Jamie Vine (Juno Temple) with Lester Grimes (Ato Essandoh) as he schools the Nasty Bits in the blues.

Yes, as New York swings into various new ages, Richie’s hubris finds him missing out on all the fun. And now he’s incarcerated having just borrowed $100,000 from a dangerous gangster. This cannot end well.

‘My friend and I are only here for the night, and I hear if you hang around long enough you might meet a famous person’

Also flourishing away from Richie is his wife, as the emancipation of Devon Finestra continues, finally at speed. It may or may not be significant that she doesn’t appear to really notice her kids, but here is a woman in bloom, as she and Ingrid revel in their arty past. A night out at Max’s Kansas City sees Devon barely noticing The Wailers onstage as she proves herself quite the smooth operator when freed up and living off her wits. She shrewdly secures a photograph of John Lennon where photographer Billy McVicar had failed. The subterfuge turns her on, which turns Billy on, and before the prints in the darkroom have even dried, Devon is finally cheating on her husband. Before, her woes were the frustrations of a relapsing junkie’s wife. Now, it’s moot whether she even wants her old husband back. Can news of his predicament change that?

Fact and fiction

Devon comes across Lennon out at Max’s in the midst of his Lost Weekend. The woman with him is May Pang, the assistant with whom Yoko Ono insisted he have an affair. Lennon’s 18-month stint in Pang’s New York apartment saw him complete three albums, Mind Games, Walls and Bridges and Rock’n’Roll. An unorthodox way to save a marriage, but it worked. “I was very aware that we were ruining each other’s careers and I was hated and John was hated because of me,” Ono said later of their rocky patch. “I needed a rest. I needed space. Can you imagine every day of getting this vibration from people of hate? You want to get out of that.” For her part, Pang reckoned “it was with her permission. She wanted him to go out. They were having problems. He was ready to go out with somebody, whether it was me or anybody else.”

Sound and vision

This week was notable for the UK rock duo Royal Blood’s comeback with the thunderous Where Are You Now? The track was written especially for the show, and took inspiration from Richie himself and his cokey ways. Frontman Mike Kerr told Noisey: “Hearing Richie Finestra talk about the first time you heard a song that made your hairs on the back of your neck stand up or made you wanna dance or kick someone’s arse, I just wanted to write a song that gave me that sort of buzz.” Kerr may want to exercise caution in taking any more lessons from our protagonist.

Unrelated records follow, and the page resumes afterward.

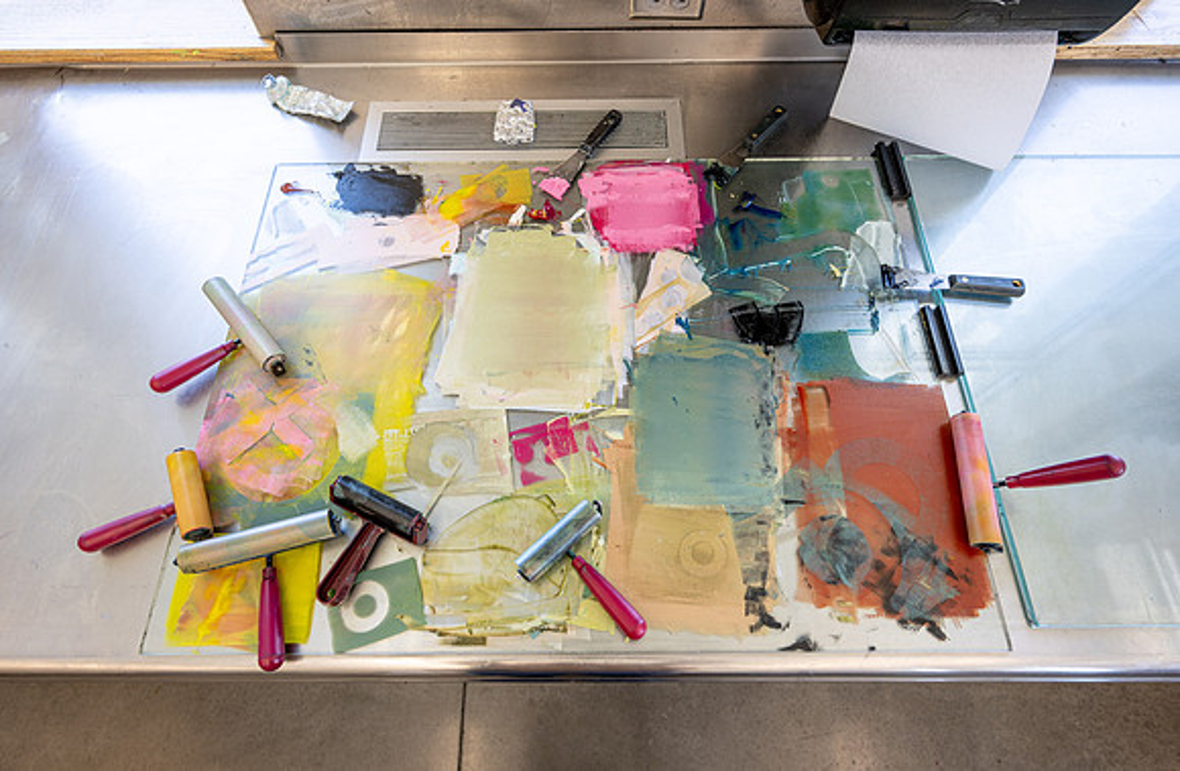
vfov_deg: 64.7
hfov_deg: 88.2
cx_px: 590
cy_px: 391
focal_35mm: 19
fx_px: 609
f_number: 4
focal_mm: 18.5
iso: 200
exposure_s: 1/60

Elsewhere, there’s fun to be had with repeated mentions of American Century’s current biggest hit, Hocus Pocus, by ridiculous Dutch prog yodellers Focus.

But this week’s classic track can only be the dangerously funky Wild Safari from Barrabas, as Clark has his epiphany.

Sleeve notes

Incredibly fierce … Andrea in awe at American Century.
Fierce … Andrea gets a shock at American Century.

Incredible fierceness from Andrea: “Guess what Hal, cakes are already shaped like records!”

The Finestra kids threw the cat down the stairwell because they thought it would just get up because of the nine lives thing. Even better was Devon’s nonplussed reaction to it. Go, parenting!

A few weeks ago I wondered whether Julie would turn out to be the label’s inevitable closet gay. But no, it’s definitely Scott the lawyer. The way he gazes adoringly at Gary/Xavier more than once this week puts the smart money on that relationship being a storyline in season two.

Having said that, next week’s episode is titled Rock’n’Roll Queen, so they might be going there sooner than next season.

The latest confirmed residents on the American Century roster: Doctor Hook and Slade. Richie’s forced rendition of C’mon Feel The Noize is (really not) quite something.

Is it time to ask for a spin-off series for Detectives Whorisky and Renk? I think it is.